A European Pharma had designed a new cluster operating model to bring more alignment across countries and functions, while interest in AI was growing at the same time. The structure was in place, roles were mapped, governance was outlined. What had not been tested was how any of it would behave once real work, real pressure, and cross-country complexity came into play. In a system where decision-making was still unclear, ownership was fragmented, and work did not move cleanly across teams, AI quickly added volume: more content, more inputs, more opinions, without moving things forward.

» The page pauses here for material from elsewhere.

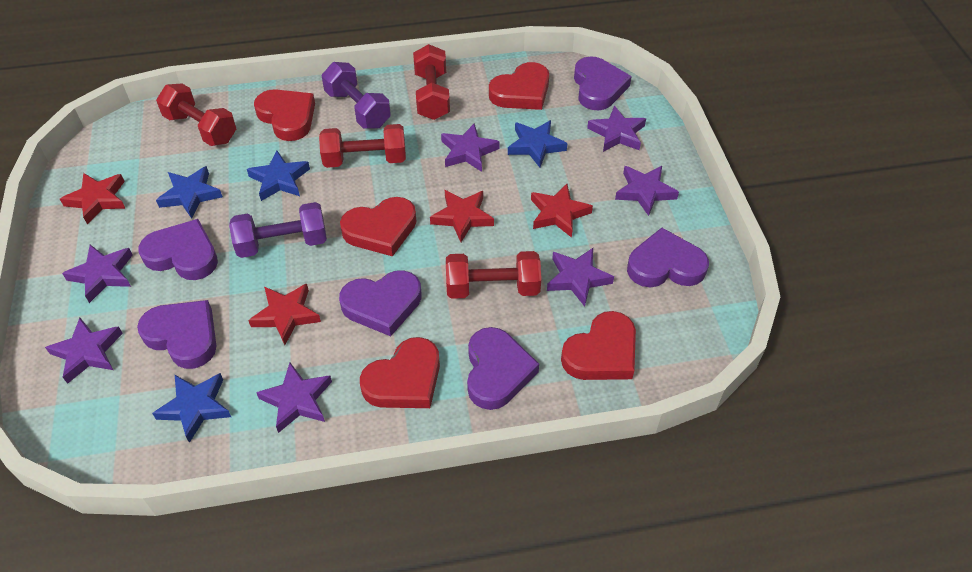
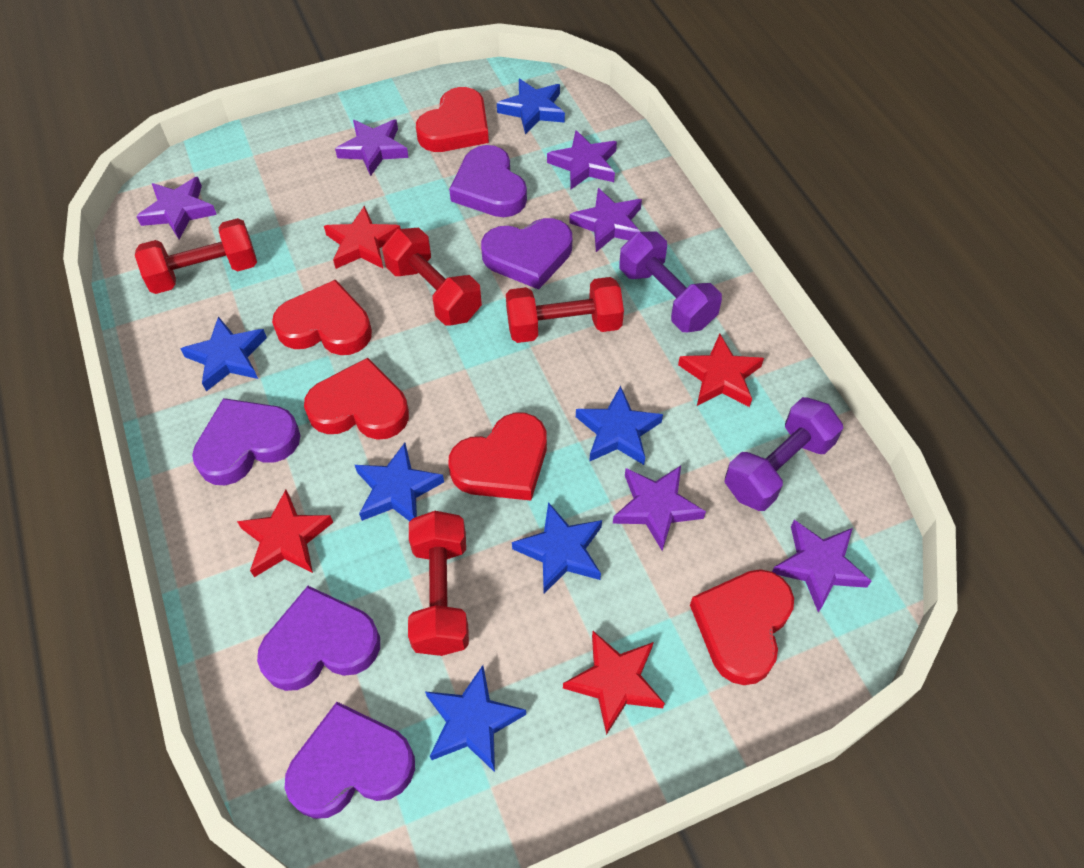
blue star: 4 -> 6
purple heart: 6 -> 5
purple star: 7 -> 6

We stepped in as an adoption partner to make the model work in practice. We stress-tested it through real scenarios, surfaced where it would break, and rebuilt the fundamentals: who decides what, how work moves across pods, squads, and cockpit, and where accountability sits. In parallel, AI was used to accelerate the diagnostic work: synthesising input, identifying patterns, and surfacing friction points across teams. As the structure started to hold, AI became part of the workflow. Teams used it to generate insights, create materials, and explore ideas faster, within compliance-safe boundaries suited to a regulated environment.
The shift became visible during a three-day working session where teams operated in the new setup on real initiatives. One team created a fully AI-generated presentation video explaining a medical diagnosis in under 30 minutes, something that would typically take days or weeks. The reaction in the room was immediate. Work moved more easily, decisions became clearer, and ownership was easier to see. AI moved into daily use. This is where many initiatives lose momentum, when the system around the work stays the same. Once that system starts to work, both the way of working and the use of AI begin to stick.